## EXERCISE DETAILS
Below is some data. Retype exactly the lines starting at the one with "[207,298,238,307] [93,329,156,338] leave." and ending at the one with "[479,267,580,279] days.Compensatory ->".

## AVAILABLE DATA

*****

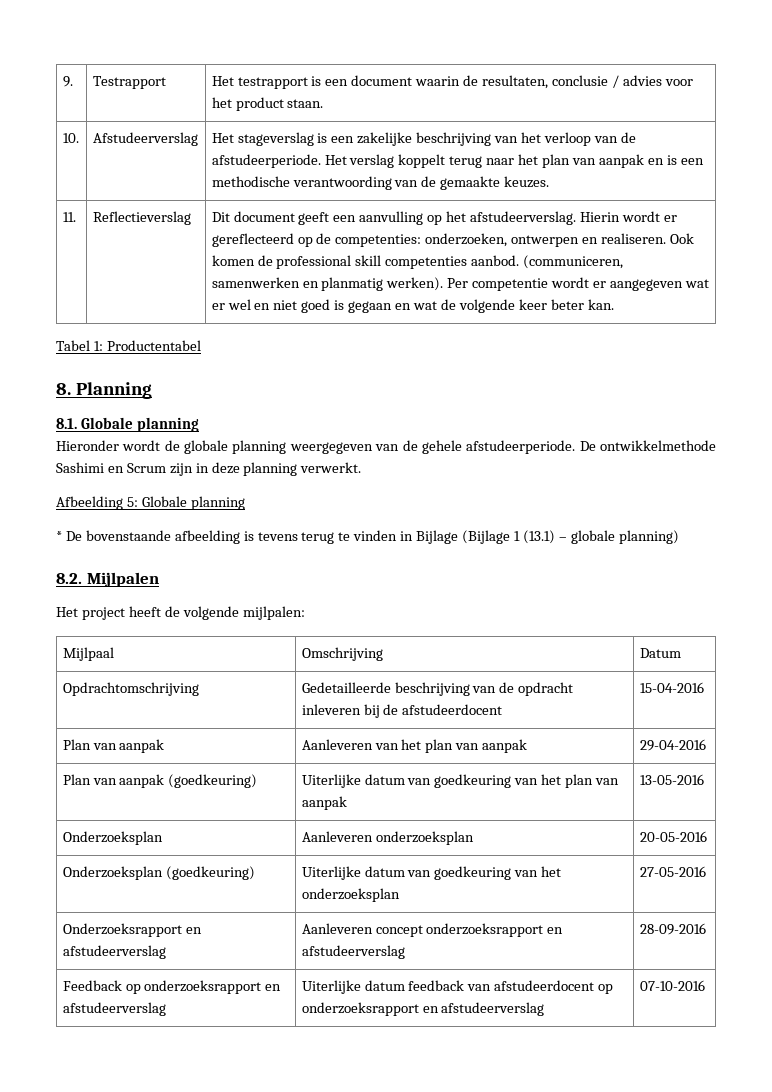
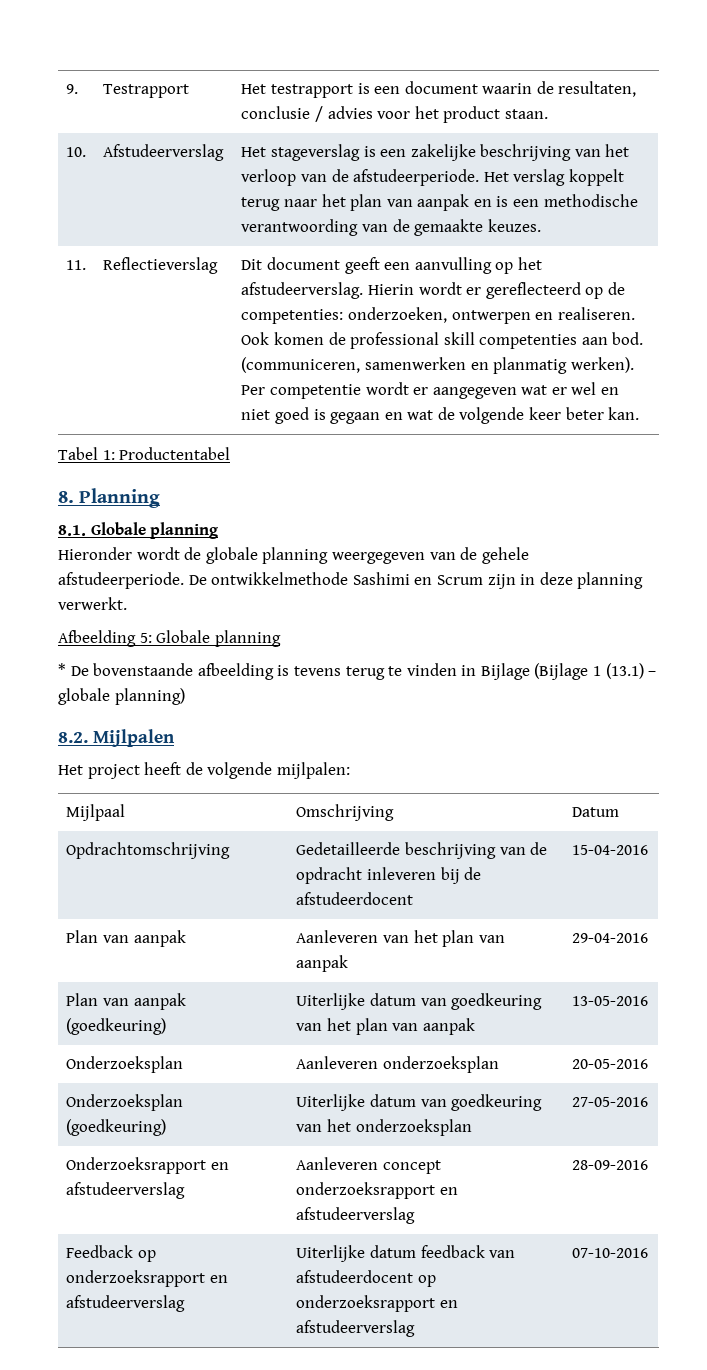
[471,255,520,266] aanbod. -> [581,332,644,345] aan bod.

*****

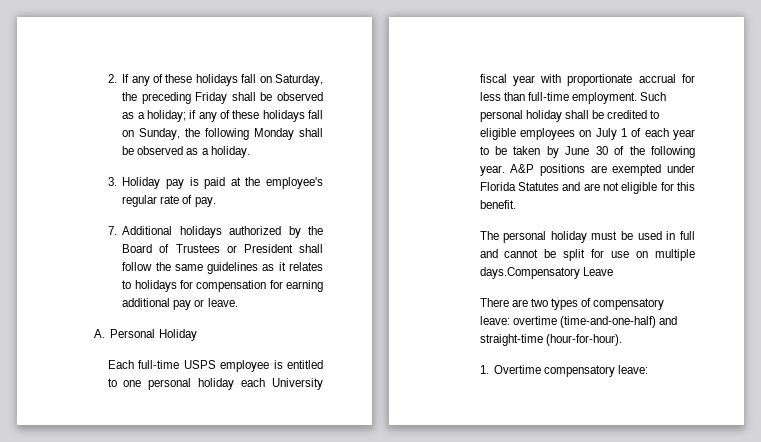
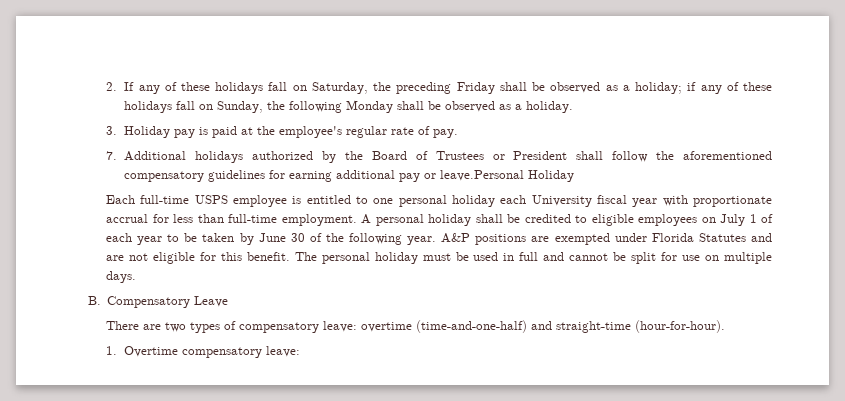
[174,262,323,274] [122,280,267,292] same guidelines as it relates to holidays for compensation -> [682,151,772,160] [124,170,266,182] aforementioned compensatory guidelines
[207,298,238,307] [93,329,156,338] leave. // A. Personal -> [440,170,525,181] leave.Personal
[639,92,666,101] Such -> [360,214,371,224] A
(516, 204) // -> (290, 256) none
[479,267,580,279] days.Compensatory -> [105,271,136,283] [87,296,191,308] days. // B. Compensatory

*****

## WRITTEN RESPONSE
[207,298,238,307] [93,329,156,338] leave. // A. Personal -> [440,170,525,181] leave.Personal
[639,92,666,101] Such -> [360,214,371,224] A
(516, 204) // -> (290, 256) none
[479,267,580,279] days.Compensatory -> [105,271,136,283] [87,296,191,308] days. // B. Compensatory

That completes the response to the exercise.